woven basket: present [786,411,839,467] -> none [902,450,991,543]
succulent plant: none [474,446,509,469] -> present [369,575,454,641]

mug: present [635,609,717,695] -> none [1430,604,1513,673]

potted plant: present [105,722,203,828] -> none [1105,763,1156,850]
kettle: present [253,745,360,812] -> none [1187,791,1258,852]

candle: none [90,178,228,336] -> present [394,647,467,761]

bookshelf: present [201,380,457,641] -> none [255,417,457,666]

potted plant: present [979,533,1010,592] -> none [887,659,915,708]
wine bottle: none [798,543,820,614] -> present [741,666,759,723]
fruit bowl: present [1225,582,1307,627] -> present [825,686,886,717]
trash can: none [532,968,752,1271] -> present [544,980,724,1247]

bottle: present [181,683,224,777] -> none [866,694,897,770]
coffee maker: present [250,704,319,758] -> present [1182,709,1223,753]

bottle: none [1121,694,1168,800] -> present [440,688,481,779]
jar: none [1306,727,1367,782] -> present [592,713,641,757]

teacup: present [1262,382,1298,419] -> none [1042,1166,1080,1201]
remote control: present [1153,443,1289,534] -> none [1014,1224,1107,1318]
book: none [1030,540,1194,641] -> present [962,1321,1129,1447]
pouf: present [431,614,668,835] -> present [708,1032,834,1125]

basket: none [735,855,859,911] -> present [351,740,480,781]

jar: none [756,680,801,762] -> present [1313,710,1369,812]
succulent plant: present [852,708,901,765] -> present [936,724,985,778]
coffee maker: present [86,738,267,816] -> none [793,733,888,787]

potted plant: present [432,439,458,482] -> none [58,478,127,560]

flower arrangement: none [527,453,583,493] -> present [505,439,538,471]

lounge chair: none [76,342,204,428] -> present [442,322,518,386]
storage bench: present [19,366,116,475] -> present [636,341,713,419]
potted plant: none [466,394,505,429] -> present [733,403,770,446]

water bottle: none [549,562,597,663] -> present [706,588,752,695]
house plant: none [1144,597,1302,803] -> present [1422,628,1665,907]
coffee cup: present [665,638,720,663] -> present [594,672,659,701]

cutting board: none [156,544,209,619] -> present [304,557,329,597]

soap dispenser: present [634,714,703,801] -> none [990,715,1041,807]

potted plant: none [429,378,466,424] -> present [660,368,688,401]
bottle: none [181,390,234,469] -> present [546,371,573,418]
▬▬▬▬▬▬▬▬▬▬
● Task details:
Every line above with the word "potted" is to be copied out.

● Your response:
potted plant: present [105,722,203,828] -> none [1105,763,1156,850]
potted plant: present [979,533,1010,592] -> none [887,659,915,708]
potted plant: present [432,439,458,482] -> none [58,478,127,560]
potted plant: none [466,394,505,429] -> present [733,403,770,446]
potted plant: none [429,378,466,424] -> present [660,368,688,401]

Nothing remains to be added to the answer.